- Activity
How do the records below read from their first line through the line containing "Suggested Limits"? Write those lines out exactly.

*** Opening Raw data ***

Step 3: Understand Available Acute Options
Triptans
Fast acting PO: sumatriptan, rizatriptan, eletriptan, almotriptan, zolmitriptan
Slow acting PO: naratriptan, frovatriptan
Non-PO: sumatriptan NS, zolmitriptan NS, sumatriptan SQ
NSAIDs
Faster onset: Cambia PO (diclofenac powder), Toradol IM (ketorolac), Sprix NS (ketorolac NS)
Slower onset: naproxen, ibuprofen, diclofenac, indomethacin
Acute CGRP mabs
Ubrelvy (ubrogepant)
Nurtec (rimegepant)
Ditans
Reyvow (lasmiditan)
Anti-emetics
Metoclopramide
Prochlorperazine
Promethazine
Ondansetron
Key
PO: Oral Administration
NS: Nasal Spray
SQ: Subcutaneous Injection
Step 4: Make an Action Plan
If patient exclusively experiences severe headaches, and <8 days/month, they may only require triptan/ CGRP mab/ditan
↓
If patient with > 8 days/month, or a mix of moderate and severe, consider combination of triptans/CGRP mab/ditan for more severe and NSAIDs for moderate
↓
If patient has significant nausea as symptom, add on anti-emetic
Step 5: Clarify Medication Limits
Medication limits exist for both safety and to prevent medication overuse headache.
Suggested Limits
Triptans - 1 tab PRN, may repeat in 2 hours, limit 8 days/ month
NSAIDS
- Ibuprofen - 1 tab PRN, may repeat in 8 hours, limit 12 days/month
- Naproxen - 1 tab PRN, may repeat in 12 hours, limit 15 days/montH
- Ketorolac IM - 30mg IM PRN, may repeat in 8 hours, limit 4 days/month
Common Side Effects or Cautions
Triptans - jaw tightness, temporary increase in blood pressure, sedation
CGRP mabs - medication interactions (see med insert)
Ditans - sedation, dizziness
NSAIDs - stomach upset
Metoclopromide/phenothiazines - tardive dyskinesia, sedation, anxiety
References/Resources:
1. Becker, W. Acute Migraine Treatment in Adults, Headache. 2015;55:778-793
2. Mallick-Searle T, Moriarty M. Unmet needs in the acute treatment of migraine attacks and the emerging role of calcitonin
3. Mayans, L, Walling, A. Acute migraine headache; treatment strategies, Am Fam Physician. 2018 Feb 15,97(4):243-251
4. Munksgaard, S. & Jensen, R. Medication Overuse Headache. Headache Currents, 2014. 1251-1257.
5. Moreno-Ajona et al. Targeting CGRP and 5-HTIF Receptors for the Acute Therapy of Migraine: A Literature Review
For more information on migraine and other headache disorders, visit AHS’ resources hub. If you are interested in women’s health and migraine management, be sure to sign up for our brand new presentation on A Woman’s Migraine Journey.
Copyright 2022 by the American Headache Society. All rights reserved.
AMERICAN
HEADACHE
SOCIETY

*** Closing Raw data ***

- Response for this exercise
Step 3: Understand Available Acute Options
Triptans
Fast acting PO: sumatriptan, rizatriptan, eletriptan, almotriptan, zolmitriptan
Slow acting PO: naratriptan, frovatriptan
Non-PO: sumatriptan NS, zolmitriptan NS, sumatriptan SQ
NSAIDs
Faster onset: Cambia PO (diclofenac powder), Toradol IM (ketorolac), Sprix NS (ketorolac NS)
Slower onset: naproxen, ibuprofen, diclofenac, indomethacin
Acute CGRP mabs
Ubrelvy (ubrogepant)
Nurtec (rimegepant)
Ditans
Reyvow (lasmiditan)
Anti-emetics
Metoclopramide
Prochlorperazine
Promethazine
Ondansetron
Key
PO: Oral Administration
NS: Nasal Spray
SQ: Subcutaneous Injection
Step 4: Make an Action Plan
If patient exclusively experiences severe headaches, and <8 days/month, they may only require triptan/ CGRP mab/ditan
↓
If patient with > 8 days/month, or a mix of moderate and severe, consider combination of triptans/CGRP mab/ditan for more severe and NSAIDs for moderate
↓
If patient has significant nausea as symptom, add on anti-emetic
Step 5: Clarify Medication Limits
Medication limits exist for both safety and to prevent medication overuse headache.
Suggested Limits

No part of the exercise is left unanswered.